Bitcoin (BTC) is once again approaching the $80,000 mark, fueled by institutional buying and the robustness of on-chain activity. At press time, BTC is trading at $77,848.92 with 0.38% decline in the last 24 hours.
The recent upswing has been backed by the increase in the ceasefire by two weeks between the US and Iran, which renewed risk appetite in the global markets. Gerry O'Shea, the head of global market insights at Hashdex, says the rise is definitely due to the ceasefire extension and a renewed institutional uptake.
According to SoSoValue, spot Bitcoin ETFs saw $223.21 million in inflows on April 23. This marks the 8th consecutive session of inflows totaling $2.096 billion, and monthly inflows stood at $2.43 billion.
Bitfinex analysts note that the wallets that contain over 1,000 BTC gained 270,000 BTC within the last 30 days, the highest since 2013. Meanwhile, exchange reserves have fallen to a seven-year low, which signals a tightening supply.
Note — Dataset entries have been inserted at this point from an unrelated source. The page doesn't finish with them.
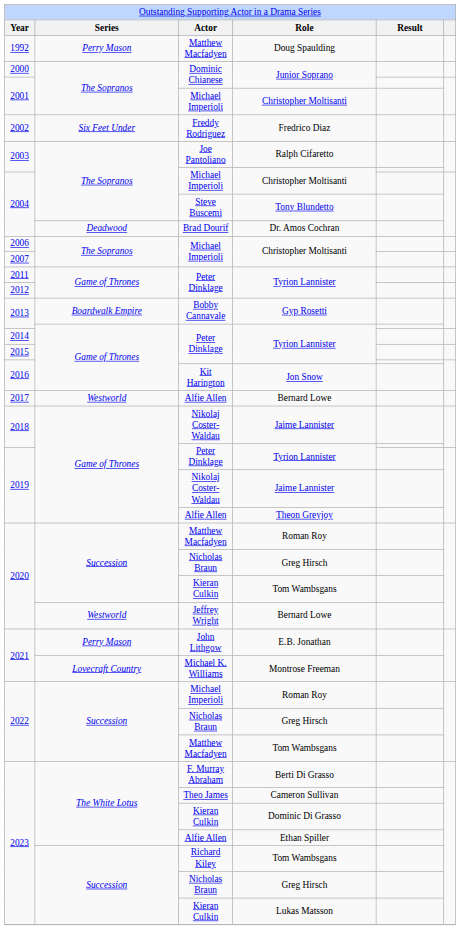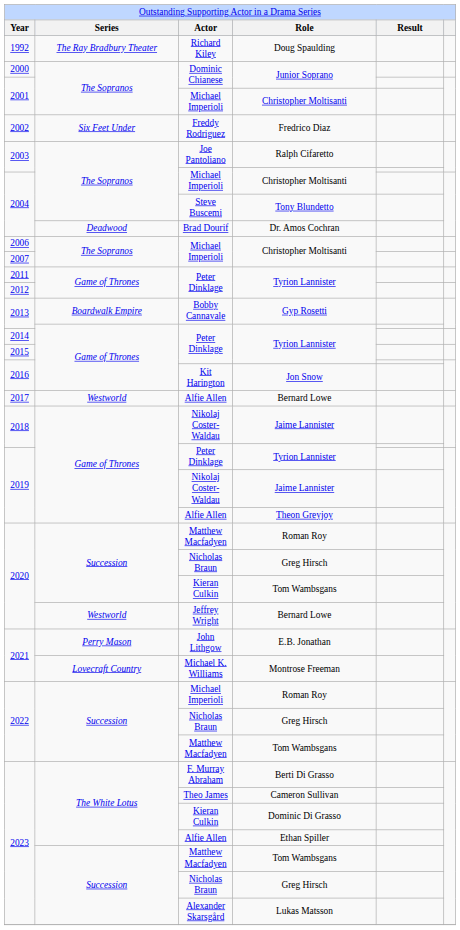Doug Spaulding | column 2: Perry Mason -> The Ray Bradbury Theater
Doug Spaulding | column 3: Matthew Macfadyen -> Richard Kiley
2023 / Tom Wambsgans | column 3: Richard Kiley -> Matthew Macfadyen
Lukas Matsson | column 3: Kieran Culkin -> Alexander Skarsgård
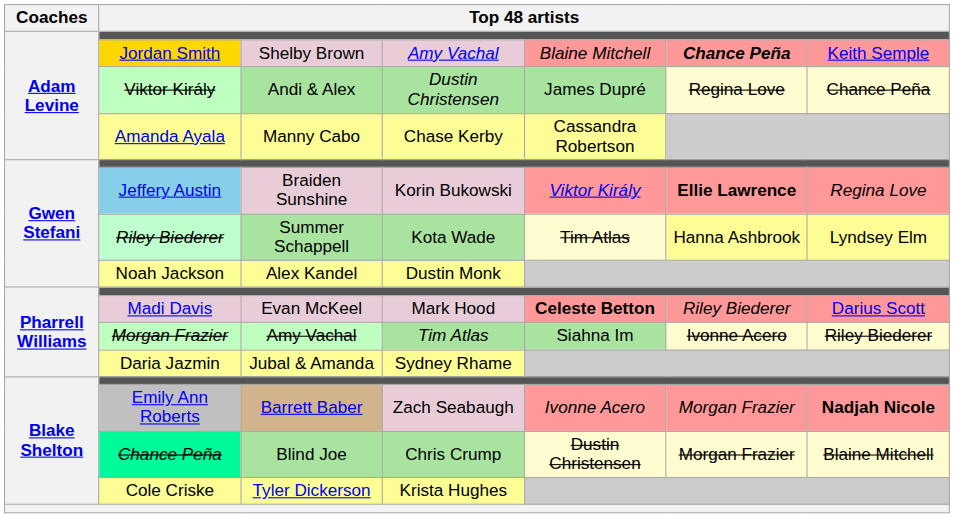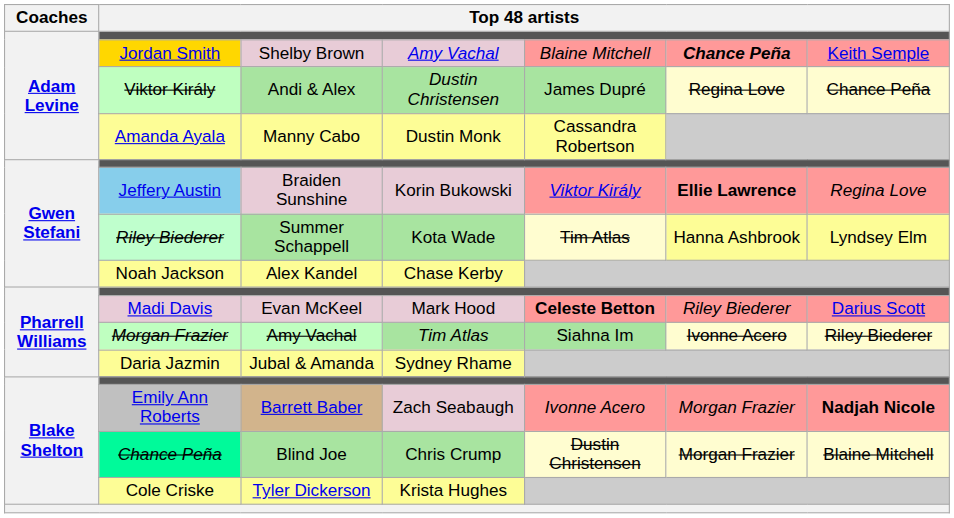Amanda Ayala | column 4: Chase Kerby -> Dustin Monk
Noah Jackson | column 4: Dustin Monk -> Chase Kerby
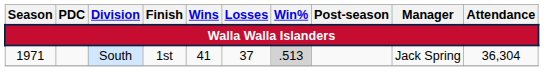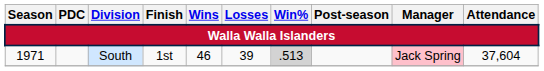1971 | Wins: 41 -> 46
1971 | Losses: 37 -> 39
1971 | Manager: no background -> pink background
1971 | Attendance: 36,304 -> 37,604
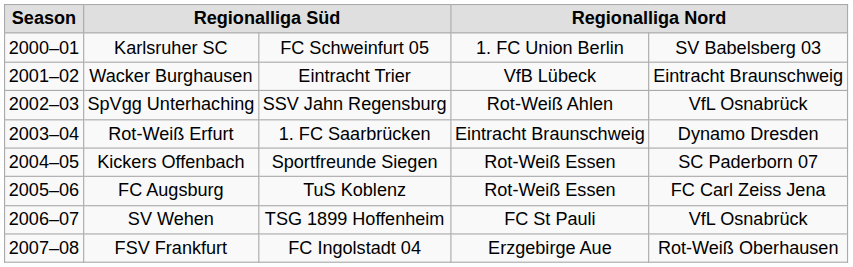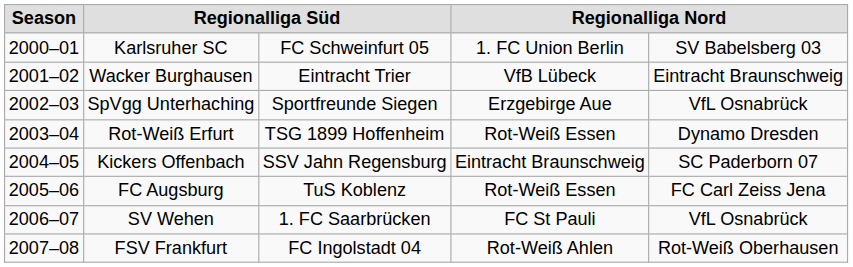SpVgg Unterhaching | column 3: SSV Jahn Regensburg -> Sportfreunde Siegen
SpVgg Unterhaching | column 4: Rot-Weiß Ahlen -> Erzgebirge Aue
Rot-Weiß Erfurt | column 3: 1. FC Saarbrücken -> TSG 1899 Hoffenheim
Rot-Weiß Erfurt | column 4: Eintracht Braunschweig -> Rot-Weiß Essen
Kickers Offenbach | column 3: Sportfreunde Siegen -> SSV Jahn Regensburg
Kickers Offenbach | column 4: Rot-Weiß Essen -> Eintracht Braunschweig
SV Wehen | column 3: TSG 1899 Hoffenheim -> 1. FC Saarbrücken
FSV Frankfurt | column 4: Erzgebirge Aue -> Rot-Weiß Ahlen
Corporate accumulation provides support. Recently, Strategy (formerly MicroStrategy) has bought 34,164 BTC worth $2.54 billion, which strengthens the demand at lower prices.
Bitcoin also resumed its correlation with equities. Its 90-day rolling correlation with the Nasdaq-100 rose from 0.49 in early October to 0.58 as of April 21. That trend suggests strength in stocks may be providing additional support for the rally.
Also Read: US Military Confirms Bitcoin Node Use for Cybersecurity Testing
Bitcoin surges 4% so far this week. Bitcoin is trading close to $78,000 on Friday, maintaining a bullish bias as it holds above the 50-day and 100-day exponential moving averages (EMAs) at around $72,807 and $75,513, respectively.
BTC has also broken above the parallel channel near $75,680. The upper boundary of the channel has turned into near-term support, while remaining below the 200-day EMA around $82,309.
Momentum remains positive, with the Relative Strength Index (RSI) on the daily chart at 63, which stands in the bullish territory, and the Moving Average Convergence Divergence (MACD) line holding above the signal line, suggesting buyers retain control despite proximity to overhead Fibonacci levels.
On the upside, immediate resistance lies at the 50% Fibonacci retracement at $78,962, followed by the psychological $80,000 level; a sustained break above these levels would expose the 200-day EMA near $82,309.
On the downside, initial support is around the former channel top at $75,680, followed by $72,807, reinforcing the bullish structure.
Jim Ferraioli of Schwab Center of Financial Research indicated that an average ETF investor has a cost basis of about $83,000, as secondary market buyers have an average of $78,000.
It would be reasonable for investors to sell at such levels, he said, since many traders will be leaving positions when they become even.
CryptoQuant points out that the realized price of ETF investors is around $76,400, whereas short-term whales are around $79,600, which forms a convergence zone where distribution pressure can be observed.
The $80,000 level remains a critical hurdle; the recovery of Bitcoin is a positive indication of the maturity that the digital assets sector has achieved.
However, a breakout will be sustained on the condition of further inflows of ETFs, geopolitical stability, and increasing market liquidity.